A bill allowing farmers to grow industrial hemp in a South Carolina pilot project is headed to the governor’s desk.
The plant is controversial because it is a close relative to marijuana, but does not possess the chemical properties that make a person feel “high.” A 2014 federal law allows states to begin researching the plant to see if it is viable. Gov. Henry McMaster’s spokesman indicated the governor will sign the bill when it reaches his desk.
Under the plan approved by both the Senate and House this week, the program would allow up to 20 farmers to apply for permits to grow up to 20 acres of hemp for the project’s first year. In the second year, up to 40 farmers could work 40 acres. After that, the state Department of Agriculture will determine if the program should continue and adjust its permitting process accordingly.
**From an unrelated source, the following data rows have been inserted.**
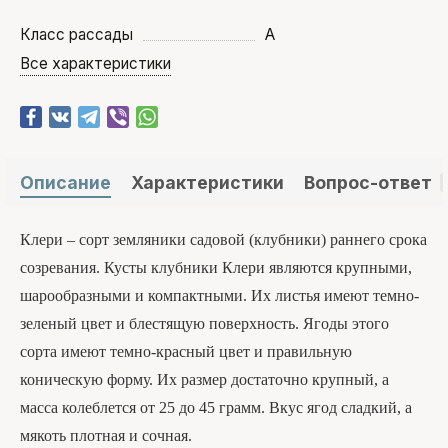
Класс рассады
А
Все характеристики
Описание
Характеристики
Вопрос-ответ
Клери – сорт земляники садовой (клубники) раннего срока
созревания. Кусты клубники Клери являются крупными,
шарообразными и компактными. Их листья имеют темно-
зеленый цвет и блестящую поверхность. Ягоды этого
сорта имеют темно-красный цвет и правильную
коническую форму. Их размер достаточно крупный, а
масса колеблется от 25 до 45 грамм. Вкус ягод сладкий, а
мякоть плотная и сочная.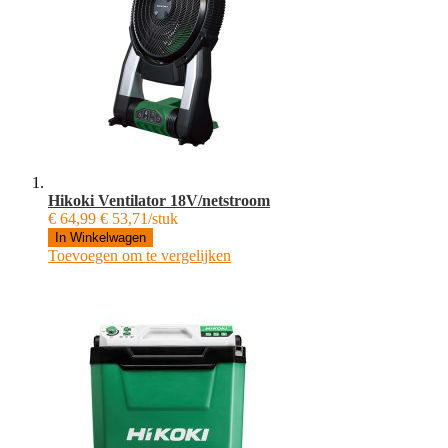
Hikoki Ventilator 18V/netstroom
€ 64,99
€ 53,71/stuk
In Winkelwagen
Toevoegen om te vergelijken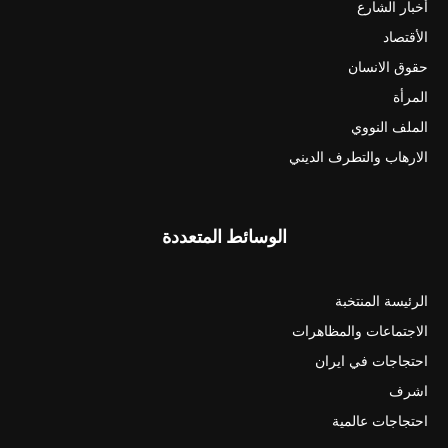
أخبار الشارع
الأقتصاد
حقوق الانسان
المرأة
الملف النووي
الارهاب والتطرف الديني
الوسائط المتعددة
الرئيسة المنتخبة
الاجتماعات والمظاهرات
احتجاجات في ايران
اشرف
احتجاجات عالمية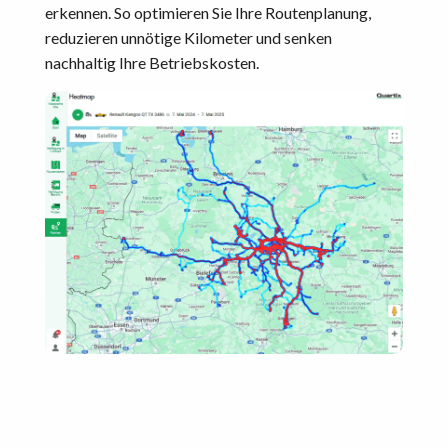
erkennen. So optimieren Sie Ihre Routenplanung,
reduzieren unnötige Kilometer und senken
nachhaltig Ihre Betriebskosten.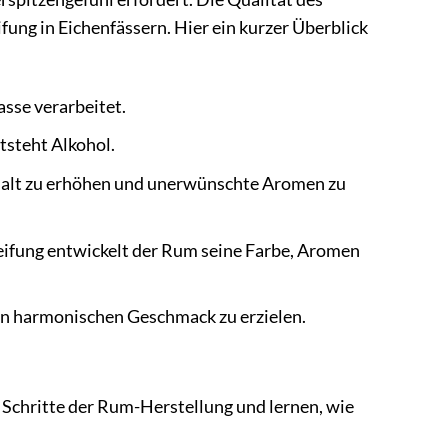
fung in Eichenfässern. Hier ein kurzer Überblick
sse verarbeitet.
tsteht Alkohol.
gehalt zu erhöhen und unerwünschte Aromen zu
Reifung entwickelt der Rum seine Farbe, Aromen
n harmonischen Geschmack zu erzielen.
 Schritte der Rum-Herstellung und lernen, wie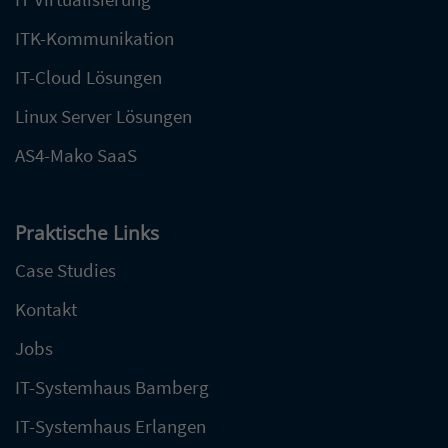
ITK-Kommunikation
IT-Cloud Lösungen
Linux Server Lösungen
AS4-Mako SaaS
Praktische Links
Case Studies
Kontakt
Jobs
IT-Systemhaus Bamberg
IT-Systemhaus Erlangen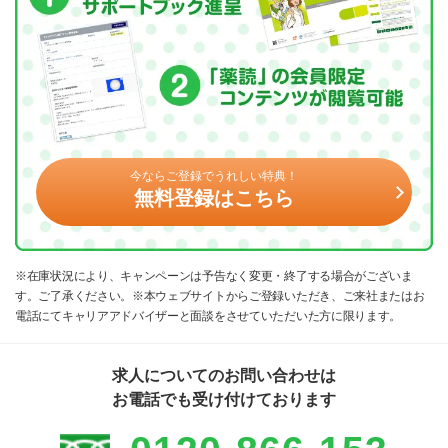
今ならご登録でうれしい特典！
無料登録はこちら
※在庫状況により、キャンペーンは予告なく変更・終了する場合がございま
す。ご了承ください。※本ウェブサイトからご登録いただき、ご来社またはお
電話にてキャリアアドバイザーと面談をさせていただいた方に限ります。
求人についてのお問い合わせは
お電話でも受け付けております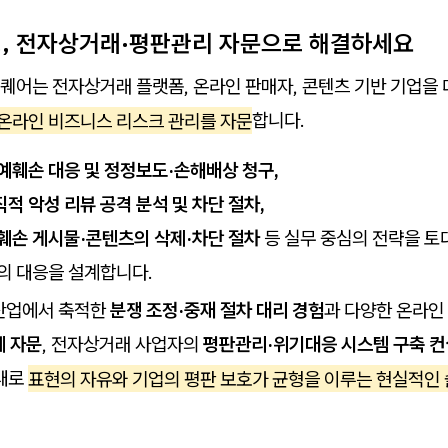
분쟁, 전자상거래·평판관리 자문으로 해결하세요
퀘어는 전자상거래 플랫폼, 온라인 판매자, 콘텐츠 기반 기업을
 온라인 비즈니스 리스크 관리를 자문
합니다.
예훼손 대응 및 정정보도·손해배상 청구,
적 악성 리뷰 공격 분석 및 차단 절차,
훼손 게시물·콘텐츠의 삭제·차단 절차
등 실무 중심의 전략을 토
의 대응을 설계합니다.
산업에서 축적한
분쟁 조정·중재 절차 대리 경험
과 다양한 온라인
계 자문
, 전자상거래 사업자의
평판관리·위기대응 시스템 구축 
토대로
표현의 자유와 기업의 평판 보호가 균형을 이루는 현실적인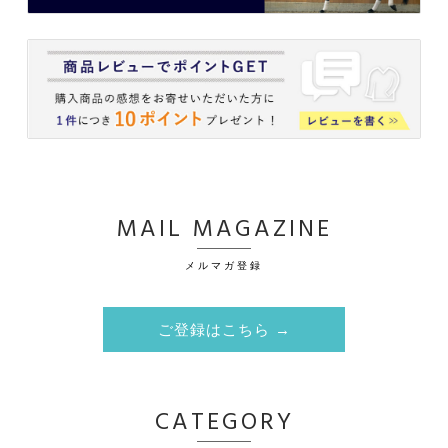
MAIL MAGAZINE
メルマガ登録
ご登録はこちら →
CATEGORY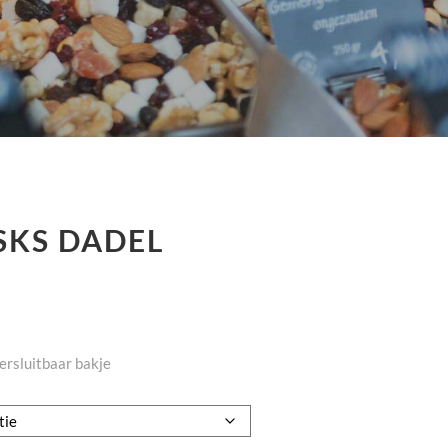
SKS DADEL
ersluitbaar bakje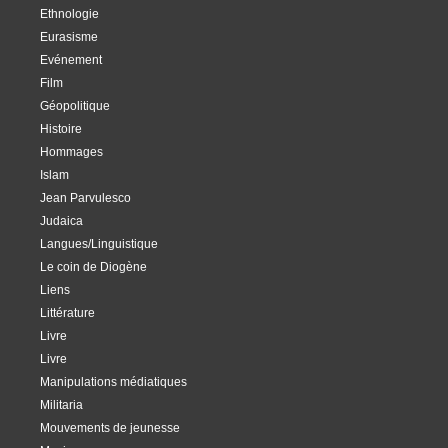
Ethnologie
Eurasisme
Evénement
Film
Géopolitique
Histoire
Hommages
Islam
Jean Parvulesco
Judaica
Langues/Linguistique
Le coin de Diogène
Liens
Littérature
Livre
Livre
Manipulations médiatiques
Militaria
Mouvements de jeunesse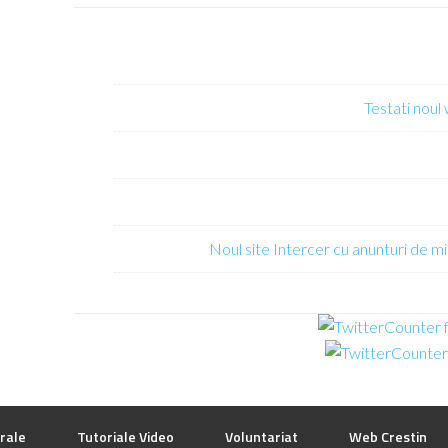
Testati noul
Noul site Intercer cu anunturi de mi
rale
Tutoriale Video
Voluntariat
Web Crestin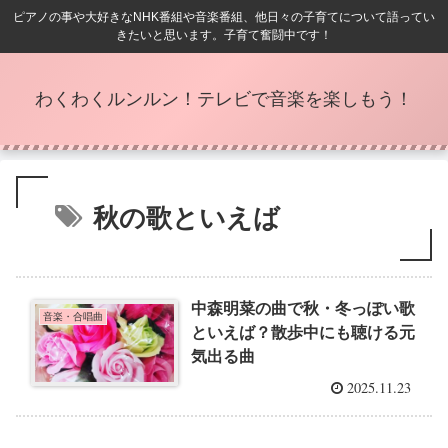
ピアノの事や大好きなNHK番組や音楽番組、他日々の子育てについて語ってい
きたいと思います。子育て奮闘中です！
わくわくルンルン！テレビで音楽を楽しもう！
秋の歌といえば
中森明菜の曲で秋・冬っぽい歌
音楽・合唱曲
といえば？散歩中にも聴ける元
気出る曲
2025.11.23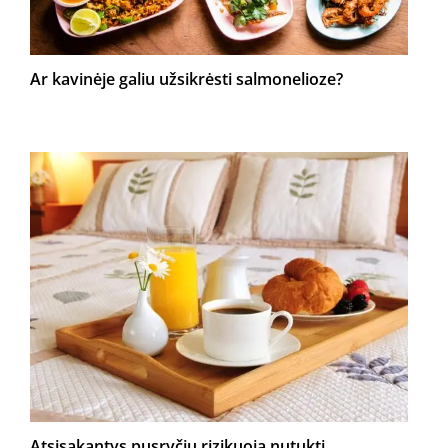
Ar kavinėje galiu užsikrėsti salmonelioze?
Atsisakantys pusryčių rizikuoja nutukti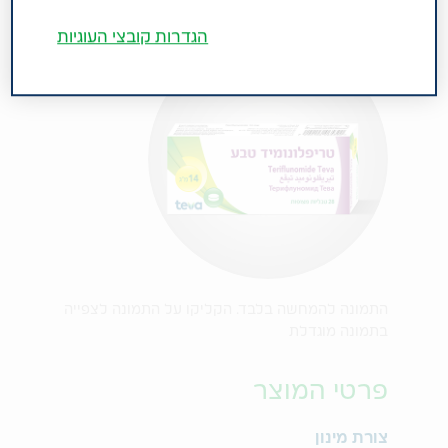
הגדרות קובצי העוגיות
התמונה להמחשה בלבד. הקליקו על התמונה לצפייה
בתמונה מוגדלת
פרטי המוצר
צורת מינון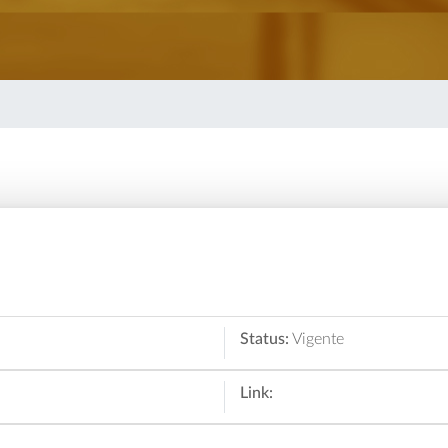
Status:
Vigente
Link:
Supporters had argued the initial acreage is too small for farmers to make money, but sponsor State Rep. Mike Pitts, R-Laurens, believes the phase-in of gradually larger acreage could make it more appealing.
“I think, on the phase-in, 20 acres would be okay and moving towards 40 acres gets us close to where we wanted to be anyway,” he told South Carolina Radio Network after the vote.
The State Law Enforcement Division wanted the smaller fields so its agents would able to inspect the property to make sure marijuana plants are not being hidden among the hemp crop. The bill requires hemp plants contain less than 0.3 percent THC, the psychoactive chemical in marijuana. Pitts said there is no reason for legitimate crops to have levels that high, anyway.
South Carolina first legalized industrial hemp in 2014, but did not create a clear licensing process. 15 other states had similar pilot studies as of 2016, according to the VoteHemp.com website. Hemp is often used as fibers in manufacturing, but American companies which use hemp rely on crops grown overseas.
Palmetto Biomass founder Wes Bryant said he is okay with inspections — adding he thought it unlikely illegal marijuana farmers would go to all the trouble of registering with the state. But he warned the acreage approved this week is lower than he would have liked.
“If South Carolina comes in with this little, itty-bitty pilot program, you’re going to be competing with farmers in other states that already have tried-and-true crops,” he told South Carolina Radio Network in March. “The guys in South Carolina that are wanting to start this up are going to be competing with those right across the border” in North Carolina, which already has such a program.